The philosopher Martin Hägglund argues that the things we value deeply matter precisely because they are finite. If we lived forever, time would lose urgency. There would always be time to do anything. No hurry. Love would lose some of its sweetness if those we love would be there forever. There would be no need to worry about them. Meaning itself would thin out. We care because loss is possible.
A wall that could never crumble would not really be precious or lovely. Enjoy it while we can because it might be gone tomorrow.
Nor a marriage. For eternity.
Nor a dog. For eternity,
Nor a life. Forever.
The Second Law guarantees that all non-random arrangements of matter and energy eventually come undone. Nothing assembled stays assembled forever. Not Italianare towers. Not stone walls. Not redwood trees. Not civilizations. Not us. Not me. Not those I love. Not you.

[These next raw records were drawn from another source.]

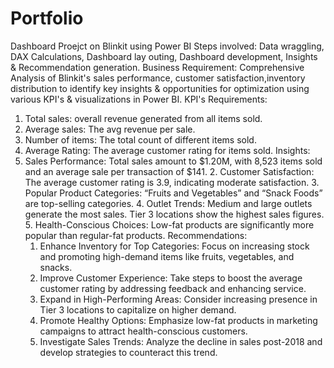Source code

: # Portfolio
Dashboard Proejct on Blinkit using Power BI 
Steps involved: Data wraggling, DAX Calculations, Dashboard lay outing, Dashboard development, Insights & Recommendation generation.
Business Requirement: Comprehensive Analysis of Blinkit's sales performance, customer satisfaction,inventory distribution to identify key insights & opportunities for optimization using various KPI's & visualizations in Power BI.
KPI's Requirements:
1. Total sales: overall revenue generated from all items sold.
2. Average sales: The avg revenue per sale.
3. Number of items: The total count of different items sold.
4. Average Rating: The average customer rating for items sold.
Insights:
1.	Sales Performance: Total sales amount to $1.20M, with 8,523 items sold and an average sale per transaction of $141.
	2.	Customer Satisfaction: The average customer rating is 3.9, indicating moderate satisfaction.
	3.	Popular Product Categories: “Fruits and Vegetables” and “Snack Foods” are top-selling categories.
	4.	Outlet Trends: Medium and large outlets generate the most sales. Tier 3 locations show the highest sales figures.
	5.	Health-Conscious Choices: Low-fat products are significantly more popular than regular-fat products.
 Recommendations:
	1.	Enhance Inventory for Top Categories: Focus on increasing stock and promoting high-demand items like fruits, vegetables, and snacks.
	2.	Improve Customer Experience: Take steps to boost the average customer rating by addressing feedback and enhancing service.
	3.	Expand in High-Performing Areas: Consider increasing presence in Tier 3 locations to capitalize on higher demand.
	4.	Promote Healthy Options: Emphasize low-fat products in marketing campaigns to attract health-conscious customers.
	5.	Investigate Sales Trends: Analyze the decline in sales post-2018 and develop strategies to counteract this trend.
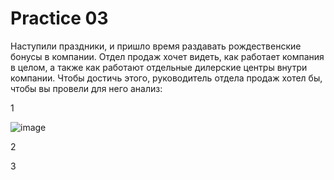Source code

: # Practice 03
Наступили праздники, и пришло время раздавать рождественские бонусы в
компании. Отдел продаж хочет видеть, как работает компания в целом, а также как работают отдельные дилерские центры внутри компании. Чтобы достичь этого, руководитель отдела продаж хотел бы, чтобы вы провели для него анализ:

1

![image](https://user-images.githubusercontent.com/121240962/228044627-3e1ad0ee-62bd-4976-9631-329424df1b2f.png)

2


3
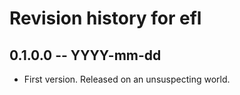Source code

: # Revision history for efl

## 0.1.0.0 -- YYYY-mm-dd

* First version. Released on an unsuspecting world.
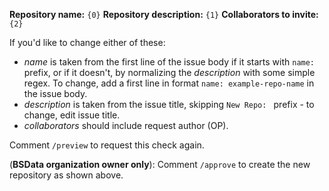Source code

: **Repository name:** `{0}`
**Repository description:** `{1}`
**Collaborators to invite:** `{2}`

If you'd like to change either of these:
* _name_ is taken from the first line of the issue body if it starts with `name: ` prefix, or if it doesn't,
 by normalizing the _description_ with some simple regex. To change, add a first line in format
 `name: example-repo-name` in the issue body.
* _description_ is taken from the issue title, skipping `New Repo: ` prefix - to change, edit issue title.
* _collaborators_ should include request author (OP).

Comment `/preview` to request this check again.

(**BSData organization owner only**): Comment `/approve` to create the new repository as shown above.
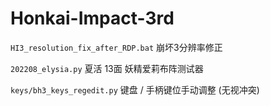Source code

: # Honkai-Impact-3rd

`HI3_resolution_fix_after_RDP.bat` 
崩坏3分辨率修正

`202208_elysia.py` 
夏活 13面 妖精爱莉布阵测试器

`keys/bh3_keys_regedit.py`
键盘 / 手柄键位手动调整 (无视冲突)
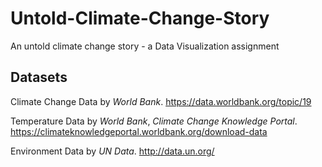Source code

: # Untold-Climate-Change-Story

An untold climate change story - a Data Visualization assignment

## Datasets

Climate Change Data by *World Bank*. https://data.worldbank.org/topic/19

Temperature Data by *World Bank*, *Climate Change Knowledge Portal*. https://climateknowledgeportal.worldbank.org/download-data

Environment Data by *UN Data*. http://data.un.org/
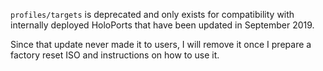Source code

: `profiles/targets` is deprecated and only exists for compatibility with
internally deployed HoloPorts that have been updated in September 2019.

Since that update never made it to users, I will remove it once I prepare
a factory reset ISO and instructions on how to use it.

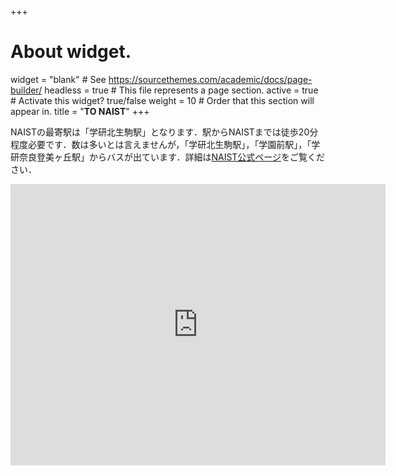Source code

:+++
# About widget.
widget = "blank"  # See https://sourcethemes.com/academic/docs/page-builder/
headless = true  # This file represents a page section.
active = true  # Activate this widget? true/false
weight = 10  # Order that this section will appear in.
title = "**TO NAIST**"
+++
<link rel="stylesheet" href="//maxcdn.bootstrapcdn.com/font-awesome/4.3.0/css/font-awesome.min.css">


NAISTの最寄駅は「学研北生駒駅」となります．駅からNAISTまでは徒歩20分程度必要です．数は多いとは言えませんが，「学研北生駒駅」，「学園前駅」，「学研奈良登美ヶ丘駅」からバスが出ています．詳細は[NAIST公式ページ](http://www.naist.jp/accessmap/)をご覧ください．
<iframe src="https://www.google.com/maps/embed?pb=!1m18!1m12!1m3!1d17427.848205182494!2d135.72723386890885!3d34.72657747494796!2m3!1f0!2f0!3f0!3m2!1i1024!2i768!4f13.1!3m3!1m2!1s0x600122c241763187%3A0x46325ca6081d2b0c!2sDivision%20of%20Information%20Science%2C%20Graduate%20School%20of%20Science%20and%20Technology%2C%20Nara%20Institute%20of%20Science%20and%20Technology!5e0!3m2!1sen!2sjp!4v1683081335805!5m2!1sen!2sjp" width="600" height="450" style="border:0;" allowfullscreen="" loading="lazy" referrerpolicy="no-referrer-when-downgrade"></iframe>


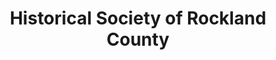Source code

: ---
layout: repo
title: "Historical Society of Rockland County"
id: 21602
permalink: repos/21602/
---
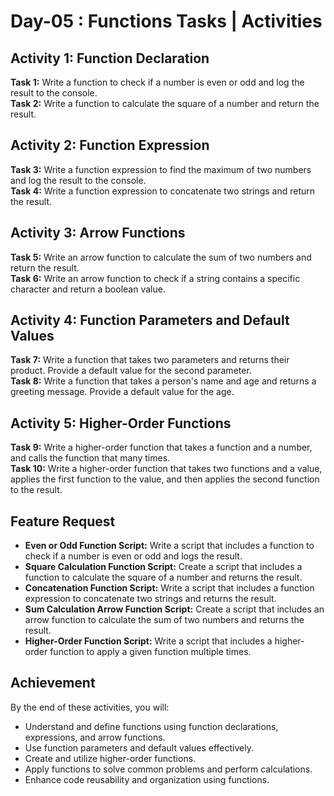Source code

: # Day-05 : Functions Tasks | Activities

## Activity 1: Function Declaration

**Task 1:** Write a function to check if a number is even or odd and log the result to the console.  
**Task 2:** Write a function to calculate the square of a number and return the result.

## Activity 2: Function Expression

**Task 3:** Write a function expression to find the maximum of two numbers and log the result to the console.  
**Task 4:** Write a function expression to concatenate two strings and return the result.

## Activity 3: Arrow Functions

**Task 5:** Write an arrow function to calculate the sum of two numbers and return the result.  
**Task 6:** Write an arrow function to check if a string contains a specific character and return a boolean value.

## Activity 4: Function Parameters and Default Values

**Task 7:** Write a function that takes two parameters and returns their product. Provide a default value for the second parameter.  
**Task 8:** Write a function that takes a person's name and age and returns a greeting message. Provide a default value for the age.

## Activity 5: Higher-Order Functions

**Task 9:** Write a higher-order function that takes a function and a number, and calls the function that many times.  
**Task 10:** Write a higher-order function that takes two functions and a value, applies the first function to the value, and then applies the second function to the result.

## Feature Request

- **Even or Odd Function Script:** Write a script that includes a function to check if a number is even or odd and logs the result.
- **Square Calculation Function Script:** Create a script that includes a function to calculate the square of a number and returns the result.
- **Concatenation Function Script:** Write a script that includes a function expression to concatenate two strings and returns the result.
- **Sum Calculation Arrow Function Script:** Create a script that includes an arrow function to calculate the sum of two numbers and returns the result.
- **Higher-Order Function Script:** Write a script that includes a higher-order function to apply a given function multiple times.

## Achievement

By the end of these activities, you will:

- Understand and define functions using function declarations, expressions, and arrow functions.
- Use function parameters and default values effectively.
- Create and utilize higher-order functions.
- Apply functions to solve common problems and perform calculations.
- Enhance code reusability and organization using functions.
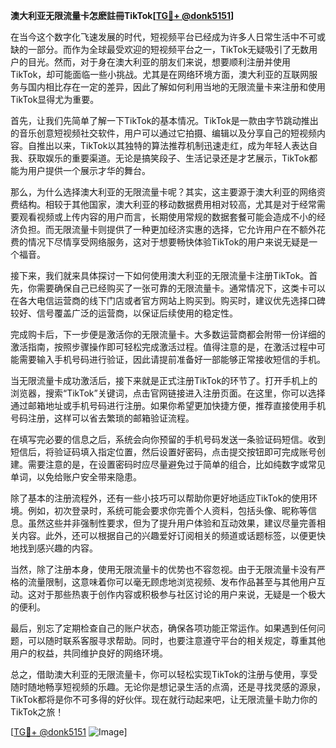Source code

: **澳大利亚无限流量卡怎麽註冊TikTok[[TG💪+ @donk5151](https://t.me/s/donk5151)]**

在当今这个数字化飞速发展的时代，短视频平台已经成为许多人日常生活中不可或缺的一部分。而作为全球最受欢迎的短视频平台之一，TikTok无疑吸引了无数用户的目光。然而，对于身在澳大利亚的朋友们来说，想要顺利注册并使用TikTok，却可能面临一些小挑战。尤其是在网络环境方面，澳大利亚的互联网服务与国内相比存在一定的差异，因此了解如何利用当地的无限流量卡来注册和使用TikTok显得尤为重要。

首先，让我们先简单了解一下TikTok的基本情况。TikTok是一款由字节跳动推出的音乐创意短视频社交软件，用户可以通过它拍摄、编辑以及分享自己的短视频内容。自推出以来，TikTok以其独特的算法推荐机制迅速走红，成为年轻人表达自我、获取娱乐的重要渠道。无论是搞笑段子、生活记录还是才艺展示，TikTok都能为用户提供一个展示才华的舞台。

那么，为什么选择澳大利亚的无限流量卡呢？其实，这主要源于澳大利亚的网络资费结构。相较于其他国家，澳大利亚的移动数据费用相对较高，尤其是对于经常需要观看视频或上传内容的用户而言，长期使用常规的数据套餐可能会造成不小的经济负担。而无限流量卡则提供了一种更加经济实惠的选择，它允许用户在不额外花费的情况下尽情享受网络服务，这对于想要畅快体验TikTok的用户来说无疑是一个福音。

接下来，我们就来具体探讨一下如何使用澳大利亚的无限流量卡注册TikTok。首先，你需要确保自己已经购买了一张可靠的无限流量卡。通常情况下，这类卡可以在各大电信运营商的线下门店或者官方网站上购买到。购买时，建议优先选择口碑较好、信号覆盖广泛的运营商，以保证后续使用的稳定性。

完成购卡后，下一步便是激活你的无限流量卡。大多数运营商都会附带一份详细的激活指南，按照步骤操作即可轻松完成激活过程。值得注意的是，在激活过程中可能需要输入手机号码进行验证，因此请提前准备好一部能够正常接收短信的手机。

当无限流量卡成功激活后，接下来就是正式注册TikTok的环节了。打开手机上的浏览器，搜索“TikTok”关键词，点击官网链接进入注册页面。在这里，你可以选择通过邮箱地址或手机号码进行注册。如果你希望更加快捷方便，推荐直接使用手机号码注册，这样可以省去繁琐的邮箱验证流程。

在填写完必要的信息之后，系统会向你预留的手机号码发送一条验证码短信。收到短信后，将验证码填入指定位置，然后设置好密码，点击提交按钮即可完成账号创建。需要注意的是，在设置密码时应尽量避免过于简单的组合，比如纯数字或常见单词，以免给账户安全带来隐患。

除了基本的注册流程外，还有一些小技巧可以帮助你更好地适应TikTok的使用环境。例如，初次登录时，系统可能会要求你完善个人资料，包括头像、昵称等信息。虽然这些并非强制性要求，但为了提升用户体验和互动效果，建议尽量完善相关内容。此外，还可以根据自己的兴趣爱好订阅相关的频道或话题标签，以便更快地找到感兴趣的内容。

当然，除了注册本身，使用无限流量卡的优势也不容忽视。由于无限流量卡没有严格的流量限制，这意味着你可以毫无顾虑地浏览视频、发布作品甚至与其他用户互动。这对于那些热衷于创作内容或积极参与社区讨论的用户来说，无疑是一个极大的便利。

最后，别忘了定期检查自己的账户状态，确保各项功能正常运作。如果遇到任何问题，可以随时联系客服寻求帮助。同时，也要注意遵守平台的相关规定，尊重其他用户的权益，共同维护良好的网络环境。

总之，借助澳大利亚的无限流量卡，你可以轻松实现TikTok的注册与使用，享受随时随地畅享短视频的乐趣。无论你是想记录生活的点滴，还是寻找灵感的源泉，TikTok都将是你不可多得的好伙伴。现在就行动起来吧，让无限流量卡助力你的TikTok之旅！

[[TG💪+ @donk5151](https://t.me/s/donk5151) ![Image](https://i.postimg.cc/rwNCRYN7/Snipaste-2025-04-30-17-27-05.png)]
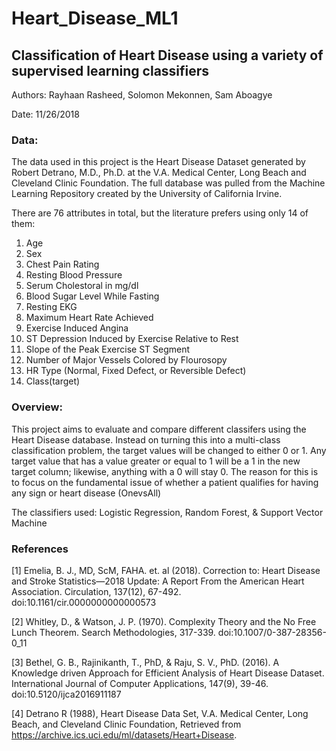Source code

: # Heart_Disease_ML1
## Classification of Heart Disease using a variety of supervised learning classifiers

Authors: Rayhaan Rasheed, Solomon Mekonnen, Sam Aboagye

Date: 11/26/2018

### Data:
The data used in this project is the Heart Disease Dataset generated by Robert Detrano, M.D., Ph.D. at the V.A. Medical Center, Long Beach and Cleveland Clinic Foundation. The full database was pulled from the Machine Learning Repository created by the University of California Irvine.

There are 76 attributes in total, but the literature prefers using only 14 of them:

1. Age
2. Sex
3. Chest Pain Rating
4. Resting Blood Pressure
5. Serum Cholestoral in mg/dl
6. Blood Sugar Level While Fasting
7. Resting EKG
8. Maximum Heart Rate Achieved
9. Exercise Induced Angina
10. ST Depression Induced by Exercise Relative to Rest
11. Slope of the Peak Exercise ST Segment
12. Number of Major Vessels Colored by Flourosopy
13. HR Type (Normal, Fixed Defect, or Reversible Defect)
14. Class(target)

### Overview:
This project aims to evaluate and compare different classifers using the Heart Disease database. Instead on turning this into a multi-class classification problem, the target values will be changed to either 0 or 1. Any target value that has a value greater or equal to 1 will be a 1 in the new target column; likewise, anything with a 0 will stay 0. The reason for this is to focus on the fundamental issue of whether a patient qualifies for having any sign or heart disease (OnevsAll)

The classifiers used:
Logistic Regression,
Random Forest,
& Support Vector Machine

### References
[1] Emelia, B. J., MD, ScM, FAHA. et. al (2018). Correction to: Heart Disease and Stroke Statistics—2018 Update: A Report From the American Heart Association. Circulation, 137(12), 67-492. doi:10.1161/cir.0000000000000573

[2] Whitley, D., & Watson, J. P. (1970). Complexity Theory and the No Free Lunch Theorem. Search Methodologies, 317-339. doi:10.1007/0-387-28356-0_11

[3] Bethel, G. B., Rajinikanth, T., PhD, & Raju, S. V., PhD. (2016). A Knowledge driven Approach for Efficient Analysis of Heart Disease Dataset. International Journal of Computer Applications, 147(9), 39-46. doi:10.5120/ijca2016911187

[4] Detrano R (1988), Heart Disease Data Set, V.A. Medical Center, Long Beach, and Cleveland Clinic Foundation, Retrieved from https://archive.ics.uci.edu/ml/datasets/Heart+Disease.

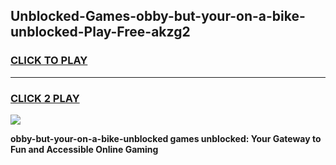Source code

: 
## Unblocked-Games-obby-but-your-on-a-bike-unblocked-Play-Free-akzg2
<h3>
<a href="https://premium76.site?title=obby-but-your-on-a-bike-unblocked&ref=20M">CLICK TO PLAY</a></h3>
<hr>

<h3>
<a href="https://premium76.site?title=obby-but-your-on-a-bike-unblocked&ref=20M">CLICK 2 PLAY</a>
  
</h3>

<a href="https://premium76.site?title=obby-but-your-on-a-bike-unblocked&ref=19M"><img src="https://clearcache.store/games.png"></a>


**obby-but-your-on-a-bike-unblocked games unblocked: Your Gateway to Fun and Accessible Online Gaming**
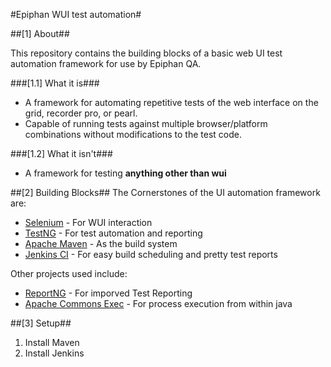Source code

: #Epiphan WUI test automation#

##[1] About##

This repository contains the building blocks of
a basic web UI test automation framework for use by Epiphan QA.

###[1.1] What it is###
* A framework for automating repetitive tests of the web interface on the grid,
  recorder pro, or pearl.
* Capable of running tests against multiple browser/platform combinations
  without modifications to the test code.

###[1.2] What it isn't###
* A framework for testing **anything other than wui**

##[2] Building Blocks##
The Cornerstones of the UI automation framework are:
* [Selenium](http://seleniumhq.org) - For WUI interaction
* [TestNG](http://testng.org) - For test automation and reporting
* [Apache Maven](http://maven.apache.org) - As the build system
* [Jenkins CI](http://jenkins-ci.org) - For easy build scheduling and pretty
  test reports

Other projects used include:
* [ReportNG](http://reportng.uncommons.org) - For imporved Test Reporting
* [Apache Commons Exec](http://commons.apache.org/exec/) - For process
  execution from within java

##[3] Setup##
1. Install Maven
2. Install Jenkins
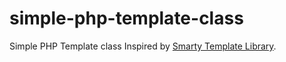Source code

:# simple-php-template-class
Simple PHP Template class Inspired by [Smarty Template Library](https://github.com/smarty-php/smarty).
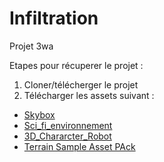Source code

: # Infiltration
 Projet 3wa

Etapes pour récuperer le projet :
1) Cloner/télécherger le projet
2) Télécharger les assets suivant :
 - [Skybox](https://assetstore.unity.com/packages/2d/textures-materials/sky/allsky-free-10-sky-skybox-set-146014)
 - [Sci_fi_environnement](https://assetstore.unity.com/packages/3d/environments/sci-fi/sci-fi-construction-kit-modular-159280)
 - [3D_Chararcter_Robot](https://assetstore.unity.com/packages/3d/characters/robots/3d-character-sci-fi-robots-bundle-227142#content)
 - [Terrain Sample Asset PAck](https://assetstore.unity.com/packages/3d/environments/landscapes/terrain-sample-asset-pack-145808)
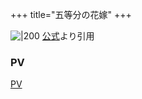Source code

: +++
title="五等分の花嫁"
+++

![|200](https://www.tbs.co.jp/anime/5hanayome/1st/img/ogp.png)
[公式](https://www.google.com/url?sa=i&url=https%3A%2F%2Fwww.tbs.co.jp%2Fanime%2F5hanayome%2F1st%2F&psig=AOvVaw1BJPrHgiMu1UQ1L21AO5DY&ust=1720754826592000&source=images&cd=vfe&opi=89978449&ved=0CBEQjRxqFwoTCJiQ_ciFnocDFQAAAAAdAAAAABAK)より引用


### PV
[PV](https://youtu.be/pCwfEB6PbFk?si=-0hopEwnJVgQpKC0)


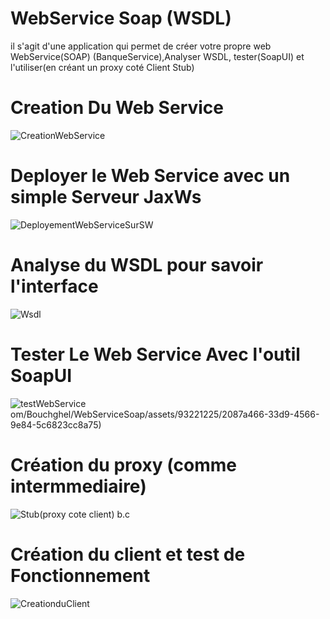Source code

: # WebService Soap (WSDL)
il s'agit d'une application qui permet de créer votre propre web WebService(SOAP) (BanqueService),Analyser WSDL, tester(SoapUI) et l'utiliser(en créant un proxy coté Client Stub) 

# Creation Du Web Service
![CreationWebService](https://github.com/Bouchghel/WebServiceSoap/assets/93221225/9a05d1d0-60a7-4e40-9b30-d2b198a57ede)
# Deployer le Web Service avec un simple Serveur JaxWs
![DeployementWebServiceSurSW](https://github.com/Bouchghel/WebServiceSoap/assets/93221225/1f333427-9176-4d77-8157-5e731cfe9e5e)
# Analyse du WSDL pour savoir l'interface
![Wsdl](https://github.com/Bouchghel/WebServiceSoap/assets/93221225/07515745-1ba5-4eae-b001-e6344ad24b03)
# Tester Le Web Service Avec l'outil SoapUI
![testWebService](https://github.com/Bouchghel/WebServiceSoap/assets/93221225/a7c0903c-e7a5-42d3-8b5b-cb54e796f40b)
om/Bouchghel/WebServiceSoap/assets/93221225/2087a466-33d9-4566-9e84-5c6823cc8a75)
# Création du proxy (comme intermmediaire)
![Stub(proxy cote client)](https://github.com/Bouchghel/WebServiceSoap/assets/93221225/601afed3-0e8d-40e4-9cd9-ddc955fabf86)
b.c
# Création du client et test de Fonctionnement
![CreationduClient](https://github.com/Bouchghel/WebServiceSoap/assets/93221225/c142a0e8-e3cc-419a-b125-88cb1802b45a)


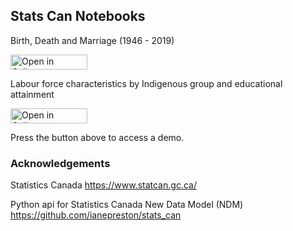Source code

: ## Stats Can Notebooks

Birth, Death and Marriage (1946 - 2019)

<a href="http://tinyurl.com/y9d48r9n" target="_parent"><img src="https://raw.githubusercontent.com/callysto/curriculum-notebooks/master/open-in-callysto-button.svg?sanitize=true" width="123" height="24" alt="Open in Callysto"/></a>

Labour force characteristics by Indigenous group and educational attainment

<a href="http://tinyurl.com/y7fnd3xw" target="_parent"><img src="https://raw.githubusercontent.com/callysto/curriculum-notebooks/master/open-in-callysto-button.svg?sanitize=true" width="123" height="24" alt="Open in Callysto"/></a>

Press the button above to access a demo. 

### Acknowledgements 

Statistics Canada https://www.statcan.gc.ca/ 

Python api for Statistics Canada New Data Model (NDM) https://github.com/ianepreston/stats_can
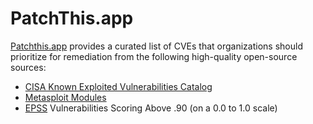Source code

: # PatchThis.app

[Patchthis.app](patchthis.app) provides a curated list of CVEs that organizations should prioritize for remediation from the following high-quality open-source sources:

- [CISA Known Exploited Vulnerabilities Catalog](https://www.cisa.gov/known-exploited-vulnerabilities-catalog)
- [Metasploit Modules](https://docs.rapid7.com/metasploit/modules/)
- [EPSS](https://www.first.org/epss/) Vulnerabilities Scoring Above .90 (on a 0.0 to 1.0 scale)
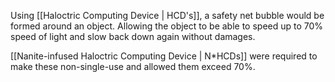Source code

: Using [[Haloctric Computing Device | HCD's]], a safety net bubble would be formed around an object. Allowing the object to be able to speed up to 70% speed of light and slow back down again without damages.

[[Nanite-infused Haloctric Computing Device | N*HCDs]] were required to make these non-single-use and allowed them exceed 70%.
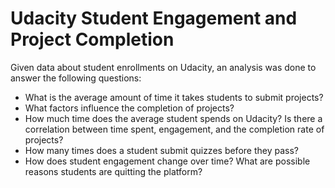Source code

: # Udacity Student Engagement and Project Completion 

Given data about student enrollments on Udacity, an analysis was done to answer the following questions: 

* What is the average amount of time it takes students to submit projects?
* What factors influence the completion of projects?
* How much time does the average student spends on Udacity? Is there a correlation between time spent, engagement, and the completion rate of projects?
* How many times does a student submit quizzes before they pass?
* How does student engagement change over time? What are possible reasons students are quitting the platform?
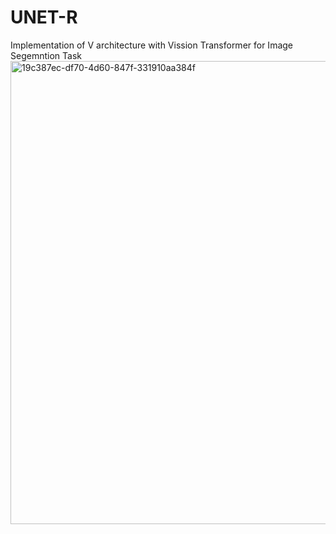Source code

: # UNET-R
Implementation of V architecture with Vission Transformer for Image Segemntion Task
<img width="741" alt="19c387ec-df70-4d60-847f-331910aa384f" src="https://github.com/anik475/UNET-R/assets/42674769/087eccc8-d6ca-4377-a174-8a9c4a504c59">
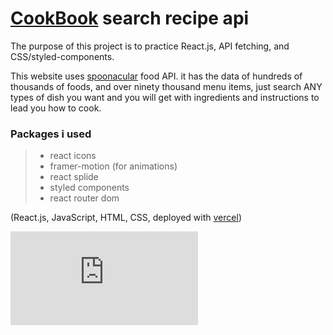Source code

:# [CookBook](https://cook-book-jet.vercel.app/) search recipe api

The purpose of this project is to practice React.js, API fetching, and CSS/styled-components.

This website uses [spoonacular](https://spoonacular.com/) food API. it has the data of hundreds of thousands of foods, and over ninety thousand menu items, just search ANY types of dish you want and you will get with ingredients and instructions to lead you how to cook.  

### Packages i used
> - react icons
> - framer-motion (for animations)
> - react splide
> - styled components 
> - react router dom 

(React.js, JavaScript, HTML, CSS, deployed with [vercel](https://vercel.com/))

[![Image from Gyazo](https://gyazo.com/da3a6780879021f738b59caa8c8532bd.img)](https://gyazo.com/da3a6780879021f738b59caa8c8532bd)
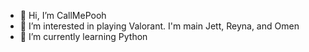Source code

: - 👋 Hi, I’m CallMePooh
- 👀 I’m interested in playing Valorant. I'm main Jett, Reyna, and Omen
- 🌱 I’m currently learning Python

Yet strangely, impermanence is not cause for despair.
Quite the opposite.
The fact that things do not last forever is exactly why they deserve our care.
Cherish them.
And so I keep building my wall.
This I know: Someday frost and growing roots and gravity will undo what I am building. Five hundred years from now some future wanderer may come across a tumbledown line of stones along the hillside and wonder who bothered to place them there. Or wonder, maybe, if nature had put them there by chance.
I hope that person understands.
Or at least pauses for a moment before walking on.
And wonders…



Is the wall for protection to keep someone out or is it to keep you in?